None of those things are about gameplay though.
"What are you suggesting, Ray. Hotline Miami's gameplay is fun!"
Yes, it is, but there's lots of films that are fun, 2 Fast 2 Furious, Punisher War Zone, The Fanatic, The Room, Chinese Steven Seagal films, and a word I wouldn’t use to describe them is crafted.

Same goes for Hotline Miami. Combat is incredibly visceral, fast, satisfying, chaotic, and intense… and shockingly basic.
What really demonstrated this was the game's sequel, where all of the original's irritations and lacking depth (the inconsistent doors, binary enemies, off-screen shotgunners, item pickups, and more) were all left completely untouched, making me question if Hotline Miami's gameplay formula was something carefully considered over a period of years or coded overnight after a weekend pub crawl.
All the other Top Down shooters I've played though are very much doing they're own thing, or step backwards even further from Hotline Miami 2, leading to this awkward scenario where a ten year old game based off a ten year old prototype which isn't all that different is still one of the most satisfying games on the market.

That's where OTXO comes in…
It's got weapons which sound even more devastating, an environment that's even more unreal, and soundtrack that's even more intense, but adds so many little refinements which collectively add up to make the gameplay I've always wanted to… well, play.
Firstly…
YOU CAN RELOAD WEAPONS.
No more incorporating thrown weapons into your routine with the enthusiasm of breakfast cereal, now, you can carry a shotgun and enjoy its qualities for more than a handful of shots.
This is always because…
YOU DON'T DIE IN ONE SHOT, and NEITHER DO ENEMIES.
I must clarify here, that I'm not saying Hotline Miami's sequel must've done this. I'm saying, it was always an option, and OTXO proves that removing the one-shot kill mechanic for the player and enemies doesn't in-fact immediately lower the game's intensity.
Enemies often die in 2-3 hits, but what retains the intensity is that now enemies don't die in one hit, weapons can vary significantly.
In Hotline Miami, the Shotgun, isn't a Shotgun, it's a multi-lane plasma cannon.

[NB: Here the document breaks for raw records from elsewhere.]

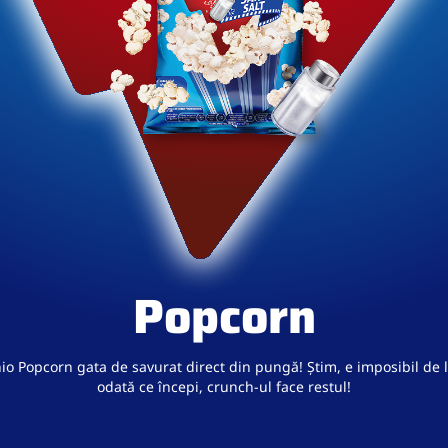
Popcorn
io Popcorn gata de savurat direct din pungă! Știm, e imposibil de 
odată ce începi, crunch-ul face restul!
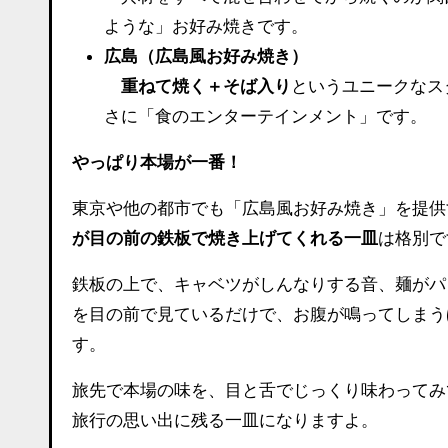
ような」お好み焼きです。
広島（広島風お好み焼き）
重ねて焼く＋そば入り
というユニークなス
さに「食のエンターテインメント」です。
やっぱり本場が一番！
東京や他の都市でも「広島風お好み焼き」を提供
が目の前の鉄板で焼き上げてくれる一皿
は格別で
鉄板の上で、キャベツがしんなりする音、麺がパ
を目の前で見ているだけで、お腹が鳴ってしまうほ
す。
旅先で本場の味を、目と舌でじっくり味わってみ
旅行の思い出に残る一皿になりますよ。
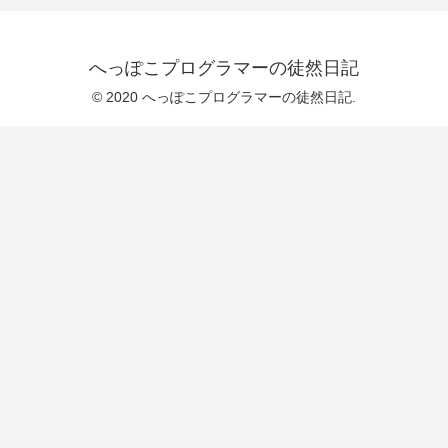
へっぽこプログラマーの徒然日記
© 2020 へっぽこプログラマーの徒然日記.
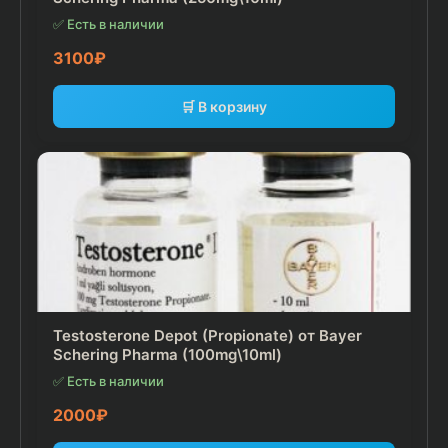
✅ Есть в наличии
3100
₽
🛒 В корзину
Testosterone Depot (Propionate) от Bayer
Schering Pharma (100mg\10ml)
✅ Есть в наличии
2000
₽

You don't use it to deal more damage to enemies at close range, because in Hotline Miami, your knife has the same output as a Barret .50 Cal.
By giving the enemies just a little bit of health, and by granting the player a small but vulnerable safety net, firefights end up retaining their intensity independent of the level design, which could've been out of the necessity that this game's levels are procedurally generated, though the end result is you never suffer from the eye rolling tedium of that Shipping Container level.

Lastly…
ENEMIES AREN'T DUMB.
Hotline Miami's AI isn't uncommon, hell, two years before it, Ubisoft had the same design in Splinter Cell Conviction, but it does remove a lot of player agency from battles.

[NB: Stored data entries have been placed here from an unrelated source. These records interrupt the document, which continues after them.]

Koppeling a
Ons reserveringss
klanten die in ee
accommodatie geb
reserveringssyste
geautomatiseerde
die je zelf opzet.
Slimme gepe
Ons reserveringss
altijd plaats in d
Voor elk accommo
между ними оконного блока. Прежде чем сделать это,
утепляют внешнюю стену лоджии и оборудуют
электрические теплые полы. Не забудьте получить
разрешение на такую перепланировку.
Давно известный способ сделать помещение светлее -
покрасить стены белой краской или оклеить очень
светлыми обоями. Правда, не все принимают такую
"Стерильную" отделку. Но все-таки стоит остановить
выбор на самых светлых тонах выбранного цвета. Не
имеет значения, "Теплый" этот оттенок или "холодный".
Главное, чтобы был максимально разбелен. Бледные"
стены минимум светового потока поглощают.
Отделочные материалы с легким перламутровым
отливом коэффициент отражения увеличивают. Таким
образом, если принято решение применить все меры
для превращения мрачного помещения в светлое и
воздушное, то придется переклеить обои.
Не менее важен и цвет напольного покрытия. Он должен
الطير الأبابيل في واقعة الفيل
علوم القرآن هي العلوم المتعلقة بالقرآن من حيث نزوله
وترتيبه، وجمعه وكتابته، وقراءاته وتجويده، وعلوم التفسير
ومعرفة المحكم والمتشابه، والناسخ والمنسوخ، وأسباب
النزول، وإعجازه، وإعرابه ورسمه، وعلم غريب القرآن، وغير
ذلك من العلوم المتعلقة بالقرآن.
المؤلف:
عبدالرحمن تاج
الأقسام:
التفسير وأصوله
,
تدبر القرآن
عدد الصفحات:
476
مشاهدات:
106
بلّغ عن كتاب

What is the point of quickly moving from room to room, exposing yourself to the one round that'll end your potentially 2-3 minute run depending on the level, when you could just watch the enemies one by one sprint into a spinning door?

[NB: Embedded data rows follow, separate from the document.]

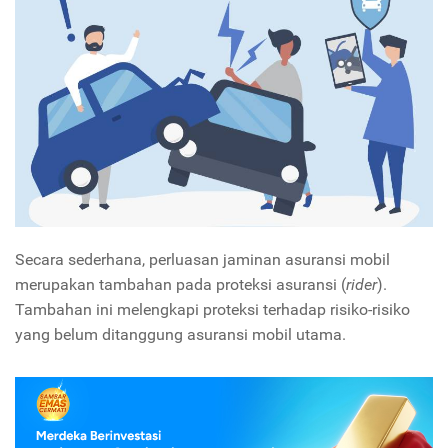
Secara sederhana, perluasan jaminan asuransi mobil
merupakan tambahan pada proteksi asuransi (
rider
).
Tambahan ini melengkapi proteksi terhadap risiko-risiko
yang belum ditanggung asuransi mobil utama.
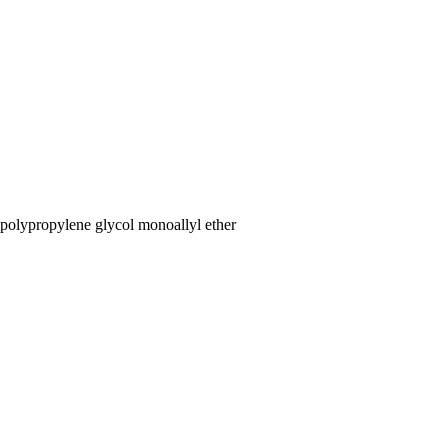
 polypropylene glycol monoallyl ether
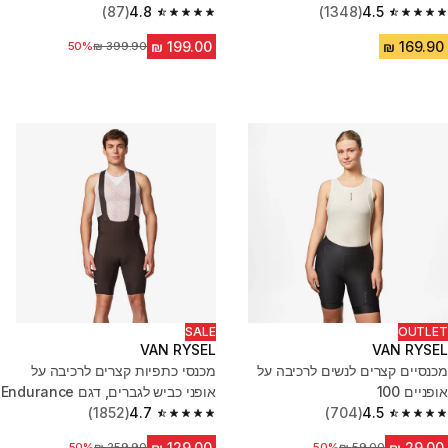
(87)
4.8
CMA CGM
(1348)
4.5
4.8 out of 5 stars from 87 reviews
4.5 out of 5 stars from 1348 reviews
מחיר לפני הנחה
50%
SALE
OUTLET
VAN RYSEL
VAN RYSEL
מכנסיים קצרים לנשים לרכיבה על
מכנסי כתפיות קצרים לרכיבה על
אופניים 100
אופני כביש לגברים, דגם Endurance
4.5
(704)
- חום
4.7
(1852)
4.7 out of 5 stars from 1852 reviews
4.5 out of 5 stars from 704 reviews
50%
מחיר לפני הנחה
מחיר לפני הנחה
50%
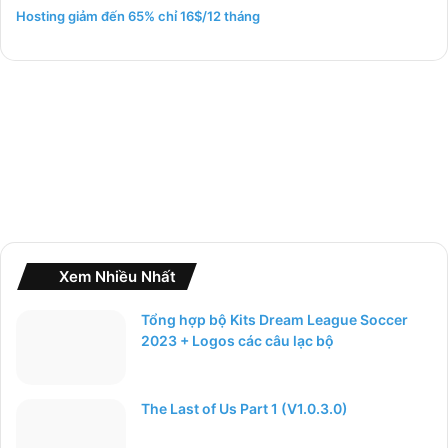
m
Hosting giảm đến 65% chỉ 16$/12 tháng
c
h
o
:
Xem Nhiều Nhất
Tổng hợp bộ Kits Dream League Soccer
2023 + Logos các câu lạc bộ
The Last of Us Part 1 (V1.0.3.0)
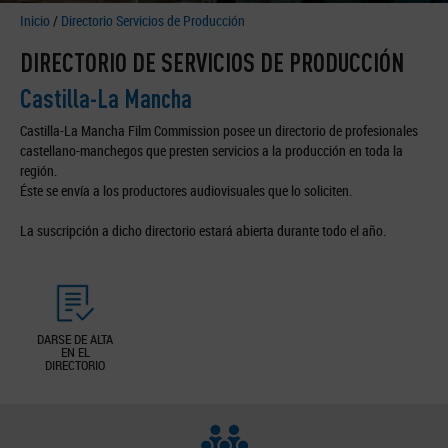
Inicio
/
Directorio Servicios de Producción
DIRECTORIO DE SERVICIOS DE PRODUCCIÓN
Castilla-La Mancha
Castilla-La Mancha Film Commission posee un directorio de profesionales
castellano-manchegos que presten servicios a la producción en toda la
región.
Éste se envía a los productores audiovisuales que lo soliciten.
La suscripción a dicho directorio estará abierta durante todo el año.
DARSE DE ALTA
EN EL
DIRECTORIO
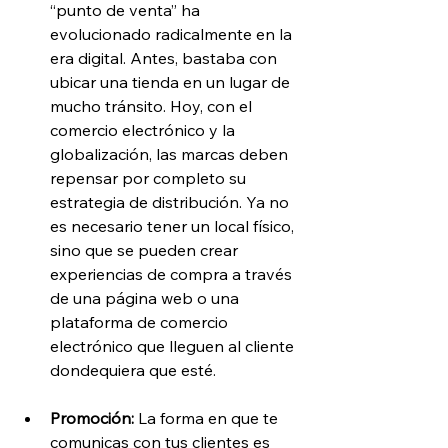
“punto de venta” ha 
evolucionado radicalmente en la 
era digital. Antes, bastaba con 
ubicar una tienda en un lugar de 
mucho tránsito. Hoy, con el 
comercio electrónico y la 
globalización, las marcas deben 
repensar por completo su 
estrategia de distribución. Ya no 
es necesario tener un local físico, 
sino que se pueden crear 
experiencias de compra a través 
de una página web o una 
plataforma de comercio 
electrónico que lleguen al cliente 
dondequiera que esté.
Promoción:
 La forma en que te 
comunicas con tus clientes es 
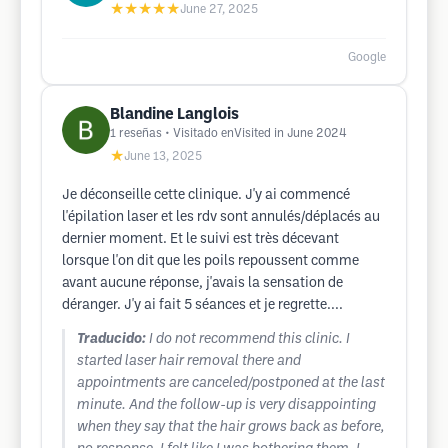
★★★★★
June 27, 2025
Google
Blandine Langlois
1
reseñas
• Visitado enVisited in June 2024
★
June 13, 2025
Je déconseille cette clinique. J'y ai commencé
l'épilation laser et les rdv sont annulés/déplacés au
dernier moment. Et le suivi est très décevant
lorsque l'on dit que les poils repoussent comme
avant aucune réponse, j'avais la sensation de
déranger. J'y ai fait 5 séances et je regrette....
Traducido:
I do not recommend this clinic. I
started laser hair removal there and
appointments are canceled/postponed at the last
minute. And the follow-up is very disappointing
when they say that the hair grows back as before,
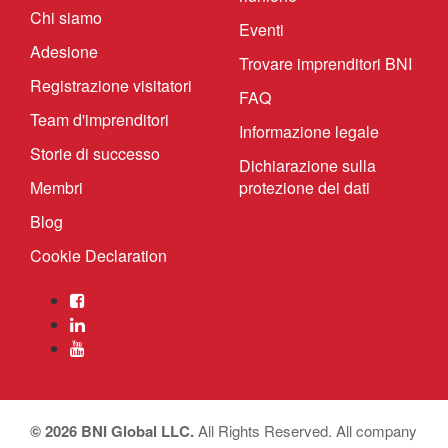
Chi siamo
Eventi
Adesione
Trovare imprenditori BNI
Registrazione visitatori
FAQ
Team d'imprenditori
Informazione legale
Storie di successo
Dichiarazione sulla
Membri
protezione dei dati
Blog
Cookie Declaration
© 2026 BNI Global LLC.
All Rights Reserved. All company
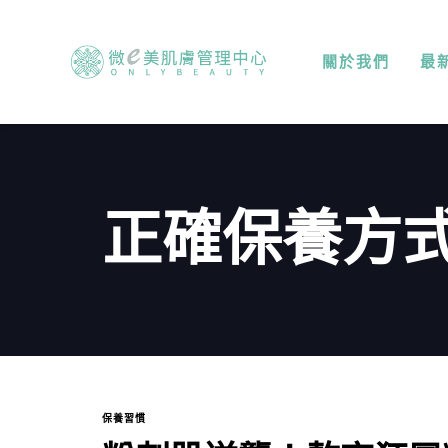
關於我們
最
正確保養方
保養習慣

That's not to say Hotline Miami is easy because of the AI, easy is not a word to describe it or its sequel, but it's difficulty is often dealt with via cheesy, static, and boring tactics like that which from just the little I've played of OTXO, doesn't seem to replicate.
Enemies hold position, they come around corners when you're exposed, and hearing gunfire doesn't immediately send them headlong into your plasma cannon…
I mean Shotgun.
As said, I really love Hotline Miami, and there's a ton of things it has that OTXO doesn't, mainly a linear campaign which is a personal preference of mine as somebody who just generally doesn't dump their hours into rogue-likes where the opening levels, despite their randomly generated layouts, end up playing the same once you've gotten to a certain experience level.
I just love though, seeing things been iterated, which despite the thousands and thousands of video-games that existed, for certain genres and playstyles, doesn't happen as much as you'd think.
Whether it's Arcade racing games, non-cover-based third-person shooters, or Gamemaker bloodfests, there's a bunch of games that've been left in the dust, so it's always nice to see someone dust them off, and show what was always possible with them.